Release DetailsLABEL Eibon
RELEASED ON 2/1/2006
The Unsaid Words
posted on 5/2006 By:
“Canaan” classically refers to the Israel region as it was known in ancient times. Conversely, the band Canaan is from Italy, but perhaps choosing that name suggests a weight and reverence that they carry over into their music. Their sound is some of the bleakest, most sparse music I’ve heard since their last album, A Calling to Weakness. It’s basically ambient goth rock, maybe you could stick a doom tab on them too. The vocals are that clean, stable droning style used throughout the goth rock genre, but Canaan take it further, employing echoing effects that make him sound like he’s off in the distance, with the words gradually floating to your ears.
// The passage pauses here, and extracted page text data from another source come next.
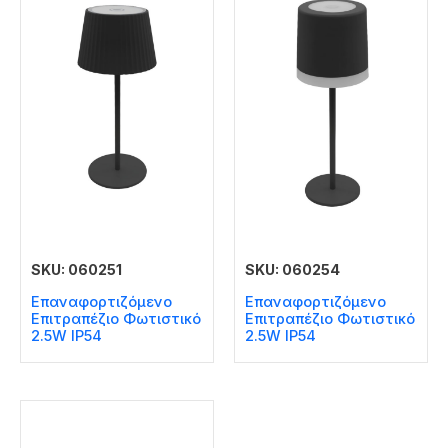
SKU: 060251
SKU: 060254
Επαναφορτιζόμενο
Επαναφορτιζόμενο
Επιτραπέζιο Φωτιστικό
Επιτραπέζιο Φωτιστικό
2.5W IP54
2.5W IP54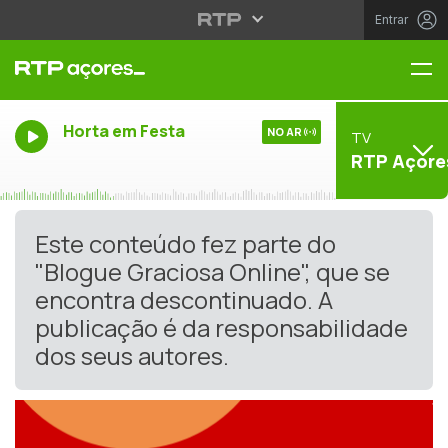
Entrar
Me
Horta em Festa
NO AR
TV
RTP Açore
Este conteúdo fez parte do
"Blogue Graciosa Online", que se
encontra descontinuado. A
publicação é da responsabilidade
dos seus autores.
They treat their other instruments similarly. The guitars, typically a clean and reverbed tone, drift in and out, employing short and simple note progressions. Drumming is minimalist, giving an impression of music played at quarter-speed. Their keyboards are used to good effect, particularly in the songs that show a little more life. In whole, they’ve always been far more into atmosphere than showcasing their technical skills. From a production standpoint, this also seems to be the goal, with a definite focus on the low end.
“This World of Mine” was a fine choice for the album opener, displaying their faster material. By fast, I mean that there is always an instrument or two playing, and steady drumming at speeds that may exceed 30 bps. Hell, at times I hear all the members of the band playing, in contrast to many of their songs where a guitar or keyboard may fill in a void, but not much else. “The Possible Nowheres” is another true song, with typical structure and even a solo. Although like all things Canaan, you have to be listening closely to hear it. They make it easy to lose track of time, and I’ll be honest – I’ve used their last album to fall asleep too, but that’s not a crack on the band, I find them dark and relaxing. On The Unsaid Words, they’ve taken the path of putting ambient noise or instrumental tracks between many of the real songs, so a 14-song album quickly turns into nine, a few of which are sung exclusively in Italian (my guess).
Canaan is a band with a limited audience potential. Simply put, a lot of people would find them dull, but I like what they do. They make music suited for dreary times, or late nights, and I haven’t heard any other band that I can directly compare them to. Older fans may find their sound a little less dynamic than in their early days, but Canaan can always be counted on for an austere musical experience.